*** Block opens ***
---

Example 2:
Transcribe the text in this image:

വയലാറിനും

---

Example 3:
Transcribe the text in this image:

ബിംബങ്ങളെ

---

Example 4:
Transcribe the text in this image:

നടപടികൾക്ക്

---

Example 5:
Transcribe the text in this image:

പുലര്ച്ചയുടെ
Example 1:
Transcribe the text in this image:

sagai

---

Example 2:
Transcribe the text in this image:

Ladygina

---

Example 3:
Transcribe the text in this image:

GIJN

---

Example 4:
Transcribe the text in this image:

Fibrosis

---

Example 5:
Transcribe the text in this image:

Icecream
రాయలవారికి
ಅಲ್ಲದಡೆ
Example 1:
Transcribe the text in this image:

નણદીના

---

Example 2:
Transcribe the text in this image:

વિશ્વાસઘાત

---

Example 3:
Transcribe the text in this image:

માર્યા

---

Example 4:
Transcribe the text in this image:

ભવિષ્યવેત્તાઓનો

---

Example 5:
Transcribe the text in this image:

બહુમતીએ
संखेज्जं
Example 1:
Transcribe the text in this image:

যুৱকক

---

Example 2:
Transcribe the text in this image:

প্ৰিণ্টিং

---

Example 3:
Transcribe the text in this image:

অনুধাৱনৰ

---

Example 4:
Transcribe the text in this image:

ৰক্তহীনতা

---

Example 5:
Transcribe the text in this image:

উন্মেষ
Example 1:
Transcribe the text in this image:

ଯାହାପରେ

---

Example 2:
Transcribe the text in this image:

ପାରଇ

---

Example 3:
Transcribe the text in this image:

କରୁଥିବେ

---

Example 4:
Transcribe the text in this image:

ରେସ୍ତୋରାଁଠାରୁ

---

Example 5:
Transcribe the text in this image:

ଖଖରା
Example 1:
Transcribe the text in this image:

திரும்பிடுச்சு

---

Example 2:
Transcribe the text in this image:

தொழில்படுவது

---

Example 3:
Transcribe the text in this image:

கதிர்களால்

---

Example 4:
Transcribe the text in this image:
*** Block closes ***
Your goal —
Write out every record verbatim.

Result below —
---

Example 2:
Transcribe the text in this image:

വയലാറിനും

---

Example 3:
Transcribe the text in this image:

ബിംബങ്ങളെ

---

Example 4:
Transcribe the text in this image:

നടപടികൾക്ക്

---

Example 5:
Transcribe the text in this image:

പുലര്ച്ചയുടെ
Example 1:
Transcribe the text in this image:

sagai

---

Example 2:
Transcribe the text in this image:

Ladygina

---

Example 3:
Transcribe the text in this image:

GIJN

---

Example 4:
Transcribe the text in this image:

Fibrosis

---

Example 5:
Transcribe the text in this image:

Icecream
రాయలవారికి
ಅಲ್ಲದಡೆ
Example 1:
Transcribe the text in this image:

નણદીના

---

Example 2:
Transcribe the text in this image:

વિશ્વાસઘાત

---

Example 3:
Transcribe the text in this image:

માર્યા

---

Example 4:
Transcribe the text in this image:

ભવિષ્યવેત્તાઓનો

---

Example 5:
Transcribe the text in this image:

બહુમતીએ
संखेज्जं
Example 1:
Transcribe the text in this image:

যুৱকক

---

Example 2:
Transcribe the text in this image:

প্ৰিণ্টিং

---

Example 3:
Transcribe the text in this image:

অনুধাৱনৰ

---

Example 4:
Transcribe the text in this image:

ৰক্তহীনতা

---

Example 5:
Transcribe the text in this image:

উন্মেষ
Example 1:
Transcribe the text in this image:

ଯାହାପରେ

---

Example 2:
Transcribe the text in this image:

ପାରଇ

---

Example 3:
Transcribe the text in this image:

କରୁଥିବେ

---

Example 4:
Transcribe the text in this image:

ରେସ୍ତୋରାଁଠାରୁ

---

Example 5:
Transcribe the text in this image:

ଖଖରା
Example 1:
Transcribe the text in this image:

திரும்பிடுச்சு

---

Example 2:
Transcribe the text in this image:

தொழில்படுவது

---

Example 3:
Transcribe the text in this image:

கதிர்களால்

---

Example 4:
Transcribe the text in this image:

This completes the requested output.